Vogue released its March issue celebrating (yep – you guessed it) – cultural diversity. And it was (yep – you guessed it) – a total disaster. Which is all so sad because just last week we were really rooting for the fashion industry to get it right this time.
— The Cut (@TheCut) February 14, 2017
Karlie Kloss gets a 6-page spread in yellowface for Vogue’s DIVERSITY ISSUE… while Imaan Hammam & Liu Wen get one pic each… the irony pic.twitter.com/fXn9Ikz7ik — Nerdy Asians (@NerdyAsians) February 15, 2017
Last week, the industry came out strong, unitedly taking a stance against the oppressive hatred spouting from the Trump regime in the year’s biggest event, Fashion Week. White bandanas – a symbol repped as part of a larger campaign uniting the industry together in humanity and against hatred – took over the runways, the red carpets, and the rest of New York City.
Pink pins supporting Planned Parenthood were on the lapels of fashion industry giants, including Anna Wintour. Wintour herself stated that she believed the industry had woken up to celebrating diversity.
In an interview with The Wall Street Journal, Wintour stated, ““It seemed to us that it was time to celebrate and be positive and optimistic and say, ‘look at all these incredibly talented people we have working not only in fashion but in every possible walk of life.’”
Yet barely a week later, Wintour’s own magazine published a full spread of the blonde hair, blue eyed, All-American Karlie Kloss dressed full-on as a Japanese geisha. Because DIVERSITY.
To be fair, all the signs Vogue’s March issue would be a creative disaster were there. Before the magazine’s limited release on Valentines Day, there was already pushback against the cover. Though the issue showcased multiple women, all but one plus size model had the same, waif body type. And although there are models from different racial and cultural backgrounds on the cover, they all somehow, miraculously, have strikingly similar bone structures, and skin tones that are ‘extremely light.’

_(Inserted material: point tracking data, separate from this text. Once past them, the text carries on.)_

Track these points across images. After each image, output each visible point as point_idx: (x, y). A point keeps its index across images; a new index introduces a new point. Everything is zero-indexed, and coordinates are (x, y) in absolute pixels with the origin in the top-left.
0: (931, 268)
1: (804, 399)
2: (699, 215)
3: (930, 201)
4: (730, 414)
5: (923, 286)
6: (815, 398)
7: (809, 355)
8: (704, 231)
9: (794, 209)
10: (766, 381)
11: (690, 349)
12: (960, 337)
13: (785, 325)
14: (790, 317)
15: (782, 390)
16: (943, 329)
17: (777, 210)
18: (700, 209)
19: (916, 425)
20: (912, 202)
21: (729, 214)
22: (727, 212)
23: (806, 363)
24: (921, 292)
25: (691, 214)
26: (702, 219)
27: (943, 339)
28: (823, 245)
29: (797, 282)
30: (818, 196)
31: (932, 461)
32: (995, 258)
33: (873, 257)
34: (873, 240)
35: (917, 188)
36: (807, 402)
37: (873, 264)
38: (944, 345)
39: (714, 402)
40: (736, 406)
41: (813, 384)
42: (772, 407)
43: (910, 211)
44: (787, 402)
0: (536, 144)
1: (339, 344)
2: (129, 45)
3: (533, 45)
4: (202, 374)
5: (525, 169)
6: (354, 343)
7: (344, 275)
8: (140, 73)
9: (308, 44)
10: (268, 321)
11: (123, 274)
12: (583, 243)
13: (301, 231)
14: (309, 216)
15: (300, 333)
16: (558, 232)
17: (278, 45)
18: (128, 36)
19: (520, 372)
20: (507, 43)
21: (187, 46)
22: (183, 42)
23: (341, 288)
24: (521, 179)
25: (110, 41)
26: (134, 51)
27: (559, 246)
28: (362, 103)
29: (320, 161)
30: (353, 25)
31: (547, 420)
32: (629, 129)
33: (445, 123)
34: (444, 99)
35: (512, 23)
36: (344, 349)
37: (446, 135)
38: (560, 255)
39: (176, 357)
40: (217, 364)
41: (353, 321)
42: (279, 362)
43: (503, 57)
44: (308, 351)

We could go on about the lapses of insight plaguing the controversial cover (i.e. how diverse body types applies to body shape – not just size. Or how internalized racism deems lighter skin tones to be more ‘beautiful’). But instead, lets just focus on the most obvious, mind-numbing decision to place Karlie Kloss in a kimono and call it “diversity.”
What were they thinking?
Emma Stone, Scarlett Johansson, and Tilda Swinton turn to Karlie Kloss. “Your turn, girl.”
Karlie on phone: “Hello, Vogue? Make me Asian.” pic.twitter.com/zgUWIB022Q
— Ira Madison III (@ira) February 14, 2017
Kloss for her part apologized in a statement, saying, “These images appropriate a culture that is not my own and I am truly sorry for participating in a shoot that was not culturally sensitive. My goal is, and always will be, to empower and inspire women. I will ensure my future shoots and projects reflect that mission.”
— Karlie Kloss (@karliekloss) February 15, 2017
That’s nice. Except this isn’t Kloss’ first altercation. Five years ago Kloss waltzed down the Victoria Secrete’s runway clad in an Indian headdress, with matching bra, panty and high-healed moccasins. Because THANKSGIVING.
Kloss apologized then too. But considering the onset of white American women taking on roles from different races and cultures (particularly Asian cultures) – including Scarlett Johansson‘s Japanese appropriation in Ghost in a Shell, Emma Stone‘s half Asian character in Aloha, and Tilda Swinton‘s Dr. Strange Tibetan character defense that ran straight into a proverbial white feminist wall - it seems pretty clear that many white women within Hollywood have no problem appropriating their Asian counterparts if money and notoriety are involved. This is especially true considering all of the women mentioned above have either identified as feminists, or have directly spoken to feminist issues.
To use Johansson’s own words, this kind of outlook on feminism only pushes women’s equality ‘backwards.’
Until we recognize that feminism should speak to the diverse issues and experiences of marginalized women, ‘progress’ will only be defined by the access of white women to opportunity. And that progress will continue to be built on the backs of colored women.
To Kloss’ credit, she did apologize where others, like Swinton, did not. However, the blame shouldn’t just be on the actresses or models taking on these roles. Creative directors, hiring managers, and editors all get a say in casting decisions. There’s no excuse to continue to culturally appropriate roles. There’s no excuse to continuously promote white only body types and features. There’s no excuse to cast Karlie Kloss as a geisha.